Study text:
Grid sensitivity test for model 1

2.6 Validation study

Two typical calculated cases for model 1 without block at M = 0.5 and the configuration with downstream block at M = 1.0 are selected to validate current calculated results. The calculated results with the k-ω SST turbulence model are compared with the experimental data in [16, 24] in similar geometries and operating conditions, which are shown in Fig. 4. It is worthy noting that the geometries and the operating conditions for calculations are the same with ones in [16] (L/D = 6.25, DR = 1.38, H/D = 0.25), but slightly different with the ones in [24] (L/D = 6, DR = 1.5). The uncertainties of experimental data in [16] [24] are 3% and 7%, respectively. It can be seen that the calculated results can correctly depict the change trend of the laterally averaged cooling effectiveness along the streamwise direction. Although the calculated laterally averaged cooling effectiveness is underestimated in the middle downstream region of the hole at M = 0.5 and over-predicted in the near downstream region of the block at M = 1.0, the overall prediction is in reasonable agreement. Alternative approaches with more accuracy in ANSYS CFX such as LES or Detached Eddy Simulation (DES) are not considered in present study, because they are computationally expensive and not suitable for practical industrial computations. Therefore, the RANS approach with k–ω SST turbulence model is adopted in all the following calculations.

Material for this exercise:
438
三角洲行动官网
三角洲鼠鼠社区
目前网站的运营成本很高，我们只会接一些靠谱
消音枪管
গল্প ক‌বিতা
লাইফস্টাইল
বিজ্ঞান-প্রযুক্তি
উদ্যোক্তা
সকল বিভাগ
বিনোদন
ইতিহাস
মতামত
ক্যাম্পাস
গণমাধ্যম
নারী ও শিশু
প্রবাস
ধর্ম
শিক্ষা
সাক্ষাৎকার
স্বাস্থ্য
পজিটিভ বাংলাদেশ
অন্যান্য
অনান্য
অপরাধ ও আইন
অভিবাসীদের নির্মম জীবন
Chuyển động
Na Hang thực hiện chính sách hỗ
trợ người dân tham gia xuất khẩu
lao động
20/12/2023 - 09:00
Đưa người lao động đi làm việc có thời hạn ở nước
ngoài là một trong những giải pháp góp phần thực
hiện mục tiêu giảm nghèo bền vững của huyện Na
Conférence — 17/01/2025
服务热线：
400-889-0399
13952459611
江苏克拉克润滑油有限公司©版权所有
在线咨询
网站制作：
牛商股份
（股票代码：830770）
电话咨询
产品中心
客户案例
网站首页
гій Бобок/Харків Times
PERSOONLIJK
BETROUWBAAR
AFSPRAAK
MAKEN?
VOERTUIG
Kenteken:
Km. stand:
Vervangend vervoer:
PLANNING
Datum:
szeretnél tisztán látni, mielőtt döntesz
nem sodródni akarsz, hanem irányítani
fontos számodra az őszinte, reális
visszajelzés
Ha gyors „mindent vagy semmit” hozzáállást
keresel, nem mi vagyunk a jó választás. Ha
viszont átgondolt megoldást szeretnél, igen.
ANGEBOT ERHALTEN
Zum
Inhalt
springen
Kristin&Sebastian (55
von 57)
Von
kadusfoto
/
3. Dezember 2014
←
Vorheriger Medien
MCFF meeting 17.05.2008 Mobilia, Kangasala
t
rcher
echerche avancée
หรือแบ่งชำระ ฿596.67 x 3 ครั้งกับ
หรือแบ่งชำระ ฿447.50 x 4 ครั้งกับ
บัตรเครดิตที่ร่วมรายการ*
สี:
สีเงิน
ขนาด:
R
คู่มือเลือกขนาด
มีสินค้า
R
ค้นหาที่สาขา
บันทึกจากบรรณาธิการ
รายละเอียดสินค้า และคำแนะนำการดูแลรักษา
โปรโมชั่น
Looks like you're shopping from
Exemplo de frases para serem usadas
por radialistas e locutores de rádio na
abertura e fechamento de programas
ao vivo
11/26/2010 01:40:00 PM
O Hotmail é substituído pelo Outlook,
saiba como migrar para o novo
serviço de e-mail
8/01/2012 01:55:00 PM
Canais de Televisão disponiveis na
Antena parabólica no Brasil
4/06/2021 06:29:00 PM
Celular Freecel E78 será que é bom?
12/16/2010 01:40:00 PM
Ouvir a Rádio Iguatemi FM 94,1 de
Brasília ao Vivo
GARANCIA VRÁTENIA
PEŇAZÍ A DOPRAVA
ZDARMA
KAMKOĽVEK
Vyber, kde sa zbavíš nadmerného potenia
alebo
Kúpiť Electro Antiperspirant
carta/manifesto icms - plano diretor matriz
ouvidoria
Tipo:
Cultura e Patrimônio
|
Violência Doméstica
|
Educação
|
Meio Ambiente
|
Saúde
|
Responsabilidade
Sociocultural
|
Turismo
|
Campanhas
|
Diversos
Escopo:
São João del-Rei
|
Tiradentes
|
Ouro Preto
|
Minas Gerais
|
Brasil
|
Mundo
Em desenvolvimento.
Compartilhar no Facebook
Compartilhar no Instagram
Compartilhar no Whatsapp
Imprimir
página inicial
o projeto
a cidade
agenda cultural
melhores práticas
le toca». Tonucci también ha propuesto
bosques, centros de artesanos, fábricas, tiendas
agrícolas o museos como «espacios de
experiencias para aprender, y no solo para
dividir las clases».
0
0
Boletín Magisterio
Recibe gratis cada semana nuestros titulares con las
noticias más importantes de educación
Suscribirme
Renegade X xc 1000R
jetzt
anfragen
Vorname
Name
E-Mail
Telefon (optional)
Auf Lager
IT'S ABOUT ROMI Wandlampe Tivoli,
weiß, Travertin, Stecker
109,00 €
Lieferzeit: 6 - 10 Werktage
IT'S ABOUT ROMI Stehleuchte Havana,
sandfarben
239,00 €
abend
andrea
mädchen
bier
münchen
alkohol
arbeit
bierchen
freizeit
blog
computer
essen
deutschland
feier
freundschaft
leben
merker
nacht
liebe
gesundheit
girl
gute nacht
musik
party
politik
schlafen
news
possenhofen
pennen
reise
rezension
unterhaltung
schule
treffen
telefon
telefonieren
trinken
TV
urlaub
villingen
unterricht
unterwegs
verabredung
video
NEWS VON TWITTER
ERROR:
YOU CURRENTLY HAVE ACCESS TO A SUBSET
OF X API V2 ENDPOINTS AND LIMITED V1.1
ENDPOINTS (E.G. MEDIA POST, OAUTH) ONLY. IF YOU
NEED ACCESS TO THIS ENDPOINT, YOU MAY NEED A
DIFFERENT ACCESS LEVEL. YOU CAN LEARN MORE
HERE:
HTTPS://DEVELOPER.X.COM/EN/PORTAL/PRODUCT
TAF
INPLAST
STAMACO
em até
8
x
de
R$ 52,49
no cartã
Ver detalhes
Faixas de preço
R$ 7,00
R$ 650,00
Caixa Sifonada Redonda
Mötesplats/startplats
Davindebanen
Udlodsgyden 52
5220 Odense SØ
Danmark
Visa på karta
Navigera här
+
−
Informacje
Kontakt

Tasks for this exercise:
1/ Answer these questions about the validation study text:
(a) Which turbulence model is used with the RANS approach?
(b) What are the uncertainties of the experimental data in [16] and [24]?
(c) Why are LES and DES not considered in the study?
2/ Echo the listing line for line, from its first line up to and including the line with "Đưa người lao".

Exercise solutions:
1/
(a) The k-ω SST turbulence model.
(b) 3% for [16] and 7% for [24].
(c) They are computationally expensive and not suitable for practical industrial computations.

2/
438
三角洲行动官网
三角洲鼠鼠社区
目前网站的运营成本很高，我们只会接一些靠谱
消音枪管
গল্প ক‌বিতা
লাইফস্টাইল
বিজ্ঞান-প্রযুক্তি
উদ্যোক্তা
সকল বিভাগ
বিনোদন
ইতিহাস
মতামত
ক্যাম্পাস
গণমাধ্যম
নারী ও শিশু
প্রবাস
ধর্ম
শিক্ষা
সাক্ষাৎকার
স্বাস্থ্য
পজিটিভ বাংলাদেশ
অন্যান্য
অনান্য
অপরাধ ও আইন
অভিবাসীদের নির্মম জীবন
Chuyển động
Na Hang thực hiện chính sách hỗ
trợ người dân tham gia xuất khẩu
lao động
20/12/2023 - 09:00
Đưa người lao động đi làm việc có thời hạn ở nước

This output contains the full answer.